-- Dataset content follows --

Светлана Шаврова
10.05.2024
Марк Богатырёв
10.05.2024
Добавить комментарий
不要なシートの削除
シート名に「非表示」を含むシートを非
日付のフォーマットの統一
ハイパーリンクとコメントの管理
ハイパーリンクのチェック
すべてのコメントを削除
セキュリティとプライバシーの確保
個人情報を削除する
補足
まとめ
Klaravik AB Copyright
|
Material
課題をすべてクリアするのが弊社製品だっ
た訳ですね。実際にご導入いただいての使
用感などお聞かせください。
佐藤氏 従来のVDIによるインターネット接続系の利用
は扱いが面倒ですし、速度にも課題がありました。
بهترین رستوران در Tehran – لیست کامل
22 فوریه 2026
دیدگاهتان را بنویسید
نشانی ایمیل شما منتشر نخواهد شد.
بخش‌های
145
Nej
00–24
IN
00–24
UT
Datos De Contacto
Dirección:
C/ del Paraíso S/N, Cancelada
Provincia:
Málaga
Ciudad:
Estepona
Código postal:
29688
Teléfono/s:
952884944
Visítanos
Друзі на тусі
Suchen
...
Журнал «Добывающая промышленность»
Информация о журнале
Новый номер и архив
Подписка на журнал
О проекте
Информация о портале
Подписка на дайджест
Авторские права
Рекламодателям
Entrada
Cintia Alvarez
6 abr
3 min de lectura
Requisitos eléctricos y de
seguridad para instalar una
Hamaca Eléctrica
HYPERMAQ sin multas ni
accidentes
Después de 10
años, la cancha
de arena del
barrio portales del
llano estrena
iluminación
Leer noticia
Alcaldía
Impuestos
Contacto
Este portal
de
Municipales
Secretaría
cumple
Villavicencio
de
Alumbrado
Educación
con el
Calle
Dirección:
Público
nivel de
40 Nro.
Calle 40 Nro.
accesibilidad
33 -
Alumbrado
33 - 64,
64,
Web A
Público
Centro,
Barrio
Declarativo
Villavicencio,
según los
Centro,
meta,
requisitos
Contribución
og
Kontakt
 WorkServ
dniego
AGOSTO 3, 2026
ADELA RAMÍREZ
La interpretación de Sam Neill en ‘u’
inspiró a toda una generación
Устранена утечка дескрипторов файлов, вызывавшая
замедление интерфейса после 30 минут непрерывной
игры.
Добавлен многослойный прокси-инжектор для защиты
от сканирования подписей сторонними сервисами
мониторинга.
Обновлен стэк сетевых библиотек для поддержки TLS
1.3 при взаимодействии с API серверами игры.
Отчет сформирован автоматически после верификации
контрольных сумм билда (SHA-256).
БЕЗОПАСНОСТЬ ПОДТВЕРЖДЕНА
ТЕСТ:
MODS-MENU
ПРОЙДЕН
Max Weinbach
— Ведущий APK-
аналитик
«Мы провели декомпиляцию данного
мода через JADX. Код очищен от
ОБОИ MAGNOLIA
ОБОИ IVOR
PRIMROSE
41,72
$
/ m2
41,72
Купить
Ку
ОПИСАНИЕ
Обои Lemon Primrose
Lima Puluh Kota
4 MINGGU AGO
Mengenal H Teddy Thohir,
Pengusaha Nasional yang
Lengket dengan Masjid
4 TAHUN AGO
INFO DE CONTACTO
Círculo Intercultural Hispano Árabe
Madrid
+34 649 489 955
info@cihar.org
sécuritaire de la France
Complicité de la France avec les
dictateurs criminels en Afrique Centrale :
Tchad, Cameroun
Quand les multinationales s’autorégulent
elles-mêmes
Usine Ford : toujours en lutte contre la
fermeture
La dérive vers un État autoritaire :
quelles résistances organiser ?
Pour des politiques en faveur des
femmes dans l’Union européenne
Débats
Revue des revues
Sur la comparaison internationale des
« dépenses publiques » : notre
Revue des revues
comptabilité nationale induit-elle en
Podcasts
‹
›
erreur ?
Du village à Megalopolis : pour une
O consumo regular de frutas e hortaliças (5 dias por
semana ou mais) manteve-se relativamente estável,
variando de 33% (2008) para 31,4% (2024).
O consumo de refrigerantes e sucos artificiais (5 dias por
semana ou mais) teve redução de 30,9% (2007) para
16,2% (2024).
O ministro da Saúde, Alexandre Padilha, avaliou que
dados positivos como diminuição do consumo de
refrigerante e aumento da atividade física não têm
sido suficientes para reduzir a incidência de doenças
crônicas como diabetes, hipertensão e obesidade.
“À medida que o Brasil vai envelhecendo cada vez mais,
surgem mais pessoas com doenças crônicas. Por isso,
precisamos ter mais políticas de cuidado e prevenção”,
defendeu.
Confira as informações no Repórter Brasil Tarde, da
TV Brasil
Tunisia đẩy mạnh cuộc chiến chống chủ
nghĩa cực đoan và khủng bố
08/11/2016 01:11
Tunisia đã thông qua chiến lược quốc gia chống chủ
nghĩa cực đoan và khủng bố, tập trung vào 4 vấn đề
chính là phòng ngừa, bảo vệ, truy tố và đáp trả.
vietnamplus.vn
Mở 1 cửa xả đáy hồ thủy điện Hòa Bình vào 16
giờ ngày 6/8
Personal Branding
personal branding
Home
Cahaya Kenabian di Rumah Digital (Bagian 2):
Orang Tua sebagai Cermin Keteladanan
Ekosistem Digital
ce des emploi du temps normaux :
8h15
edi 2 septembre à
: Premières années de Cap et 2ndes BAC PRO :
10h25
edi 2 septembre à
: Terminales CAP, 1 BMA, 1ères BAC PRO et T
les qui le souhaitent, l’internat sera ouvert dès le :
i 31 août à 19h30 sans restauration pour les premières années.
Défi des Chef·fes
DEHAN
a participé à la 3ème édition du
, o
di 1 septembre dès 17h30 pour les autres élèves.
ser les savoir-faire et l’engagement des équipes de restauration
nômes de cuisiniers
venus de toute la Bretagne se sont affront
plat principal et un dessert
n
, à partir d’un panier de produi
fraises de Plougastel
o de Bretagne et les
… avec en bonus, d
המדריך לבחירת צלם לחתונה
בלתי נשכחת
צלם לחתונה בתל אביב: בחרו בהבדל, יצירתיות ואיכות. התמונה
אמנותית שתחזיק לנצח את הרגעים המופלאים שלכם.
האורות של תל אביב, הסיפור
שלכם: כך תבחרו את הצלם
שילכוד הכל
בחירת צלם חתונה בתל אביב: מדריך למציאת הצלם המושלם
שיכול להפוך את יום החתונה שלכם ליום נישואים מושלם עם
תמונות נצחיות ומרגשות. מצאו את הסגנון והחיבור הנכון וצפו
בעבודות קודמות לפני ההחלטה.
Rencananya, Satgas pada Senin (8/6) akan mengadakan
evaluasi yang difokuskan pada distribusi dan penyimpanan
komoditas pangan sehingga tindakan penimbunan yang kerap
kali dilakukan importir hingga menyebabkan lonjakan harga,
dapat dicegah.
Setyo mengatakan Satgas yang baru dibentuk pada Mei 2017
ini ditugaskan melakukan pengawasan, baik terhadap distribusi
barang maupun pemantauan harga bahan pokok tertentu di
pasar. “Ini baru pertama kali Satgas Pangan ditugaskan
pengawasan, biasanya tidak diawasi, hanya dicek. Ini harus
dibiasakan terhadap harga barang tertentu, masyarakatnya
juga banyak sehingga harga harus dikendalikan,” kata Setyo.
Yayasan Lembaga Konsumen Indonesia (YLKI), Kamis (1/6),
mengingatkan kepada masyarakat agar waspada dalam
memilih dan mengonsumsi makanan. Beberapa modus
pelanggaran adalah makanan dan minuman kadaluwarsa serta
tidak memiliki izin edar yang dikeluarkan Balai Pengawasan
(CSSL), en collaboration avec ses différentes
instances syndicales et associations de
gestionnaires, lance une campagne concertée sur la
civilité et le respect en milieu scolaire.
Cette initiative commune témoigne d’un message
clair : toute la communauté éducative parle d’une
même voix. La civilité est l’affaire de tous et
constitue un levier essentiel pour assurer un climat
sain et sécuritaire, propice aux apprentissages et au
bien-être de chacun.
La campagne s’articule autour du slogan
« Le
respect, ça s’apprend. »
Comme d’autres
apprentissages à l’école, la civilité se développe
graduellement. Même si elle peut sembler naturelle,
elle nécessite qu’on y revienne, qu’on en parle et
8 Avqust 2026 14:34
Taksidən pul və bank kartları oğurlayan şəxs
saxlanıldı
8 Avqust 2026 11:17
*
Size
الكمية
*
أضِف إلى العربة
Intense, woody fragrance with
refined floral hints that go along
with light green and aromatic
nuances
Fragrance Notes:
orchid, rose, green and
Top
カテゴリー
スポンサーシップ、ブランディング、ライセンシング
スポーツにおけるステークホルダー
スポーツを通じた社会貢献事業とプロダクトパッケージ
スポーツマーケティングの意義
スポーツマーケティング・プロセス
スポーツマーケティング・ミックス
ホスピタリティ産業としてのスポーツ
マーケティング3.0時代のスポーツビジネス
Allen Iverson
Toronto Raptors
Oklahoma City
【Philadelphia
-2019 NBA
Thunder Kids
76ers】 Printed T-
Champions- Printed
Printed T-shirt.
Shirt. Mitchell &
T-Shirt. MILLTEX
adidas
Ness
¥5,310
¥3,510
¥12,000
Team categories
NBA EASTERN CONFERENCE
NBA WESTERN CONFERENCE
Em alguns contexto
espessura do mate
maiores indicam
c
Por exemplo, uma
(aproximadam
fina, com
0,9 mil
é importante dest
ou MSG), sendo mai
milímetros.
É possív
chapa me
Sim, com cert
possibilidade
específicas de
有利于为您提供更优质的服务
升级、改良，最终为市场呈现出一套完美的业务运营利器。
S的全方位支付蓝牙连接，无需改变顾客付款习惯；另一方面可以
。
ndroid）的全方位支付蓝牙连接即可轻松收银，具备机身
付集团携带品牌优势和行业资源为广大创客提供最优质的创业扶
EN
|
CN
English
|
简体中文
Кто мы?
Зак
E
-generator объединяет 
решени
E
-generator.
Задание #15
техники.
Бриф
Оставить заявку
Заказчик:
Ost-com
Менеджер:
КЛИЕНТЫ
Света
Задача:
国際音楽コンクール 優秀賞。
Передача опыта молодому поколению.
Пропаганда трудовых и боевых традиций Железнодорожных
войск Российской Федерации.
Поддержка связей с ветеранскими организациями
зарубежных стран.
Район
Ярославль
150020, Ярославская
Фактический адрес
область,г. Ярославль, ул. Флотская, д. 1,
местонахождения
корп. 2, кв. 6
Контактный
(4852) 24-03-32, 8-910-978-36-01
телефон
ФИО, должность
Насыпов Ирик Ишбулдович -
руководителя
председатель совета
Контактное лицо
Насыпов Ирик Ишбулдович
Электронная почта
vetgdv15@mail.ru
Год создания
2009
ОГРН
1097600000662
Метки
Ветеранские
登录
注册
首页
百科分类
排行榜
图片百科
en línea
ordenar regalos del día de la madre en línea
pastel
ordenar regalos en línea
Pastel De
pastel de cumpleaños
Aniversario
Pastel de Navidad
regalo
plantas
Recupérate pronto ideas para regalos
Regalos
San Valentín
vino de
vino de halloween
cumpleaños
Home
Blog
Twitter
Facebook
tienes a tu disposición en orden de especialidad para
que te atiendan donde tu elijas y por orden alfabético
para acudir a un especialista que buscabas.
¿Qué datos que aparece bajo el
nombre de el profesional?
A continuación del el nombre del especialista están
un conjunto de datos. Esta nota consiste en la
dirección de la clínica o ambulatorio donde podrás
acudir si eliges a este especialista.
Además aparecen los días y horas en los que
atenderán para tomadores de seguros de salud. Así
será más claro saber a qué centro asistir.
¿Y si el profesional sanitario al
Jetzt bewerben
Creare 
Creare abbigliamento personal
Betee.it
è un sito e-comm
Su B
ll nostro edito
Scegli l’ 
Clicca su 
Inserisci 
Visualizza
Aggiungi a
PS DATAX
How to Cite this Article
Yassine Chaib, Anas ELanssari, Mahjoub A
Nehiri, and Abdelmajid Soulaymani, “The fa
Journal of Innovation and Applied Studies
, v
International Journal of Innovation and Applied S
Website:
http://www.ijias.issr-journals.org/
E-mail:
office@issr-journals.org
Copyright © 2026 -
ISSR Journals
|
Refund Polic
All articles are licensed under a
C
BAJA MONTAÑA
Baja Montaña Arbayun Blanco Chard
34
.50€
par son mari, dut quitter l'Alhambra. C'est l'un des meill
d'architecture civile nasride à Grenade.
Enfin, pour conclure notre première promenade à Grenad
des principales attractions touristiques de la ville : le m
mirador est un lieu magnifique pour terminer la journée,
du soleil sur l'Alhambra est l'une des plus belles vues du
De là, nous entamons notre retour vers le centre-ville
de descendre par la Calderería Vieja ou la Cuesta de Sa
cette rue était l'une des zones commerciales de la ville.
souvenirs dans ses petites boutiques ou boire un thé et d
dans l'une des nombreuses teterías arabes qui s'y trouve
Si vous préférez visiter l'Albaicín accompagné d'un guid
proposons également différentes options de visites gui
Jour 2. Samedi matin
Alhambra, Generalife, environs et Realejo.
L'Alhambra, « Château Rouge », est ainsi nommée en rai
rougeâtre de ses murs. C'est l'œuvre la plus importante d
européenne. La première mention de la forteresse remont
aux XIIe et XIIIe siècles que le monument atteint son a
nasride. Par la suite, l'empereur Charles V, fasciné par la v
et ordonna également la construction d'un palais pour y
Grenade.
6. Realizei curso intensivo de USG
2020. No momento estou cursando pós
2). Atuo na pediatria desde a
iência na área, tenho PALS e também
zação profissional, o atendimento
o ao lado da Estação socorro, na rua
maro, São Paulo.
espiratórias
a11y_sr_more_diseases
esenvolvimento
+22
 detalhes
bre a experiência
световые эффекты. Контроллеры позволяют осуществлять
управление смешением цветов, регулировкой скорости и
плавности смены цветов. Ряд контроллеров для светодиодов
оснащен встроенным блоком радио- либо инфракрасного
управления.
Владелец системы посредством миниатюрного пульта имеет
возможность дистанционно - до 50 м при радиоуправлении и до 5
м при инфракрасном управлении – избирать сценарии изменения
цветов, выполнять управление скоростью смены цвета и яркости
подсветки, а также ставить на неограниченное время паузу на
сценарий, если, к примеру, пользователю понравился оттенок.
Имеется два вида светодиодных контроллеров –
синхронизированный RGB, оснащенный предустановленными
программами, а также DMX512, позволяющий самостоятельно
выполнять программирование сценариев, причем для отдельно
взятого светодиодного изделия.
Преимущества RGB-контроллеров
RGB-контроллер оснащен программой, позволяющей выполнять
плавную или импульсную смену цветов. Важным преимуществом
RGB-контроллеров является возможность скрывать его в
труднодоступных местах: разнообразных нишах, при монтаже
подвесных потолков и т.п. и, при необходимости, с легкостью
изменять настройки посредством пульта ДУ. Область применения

-- Dataset content concluded --

Please determine how many lines in the entries contain the word "France" and answer with the number alone.

2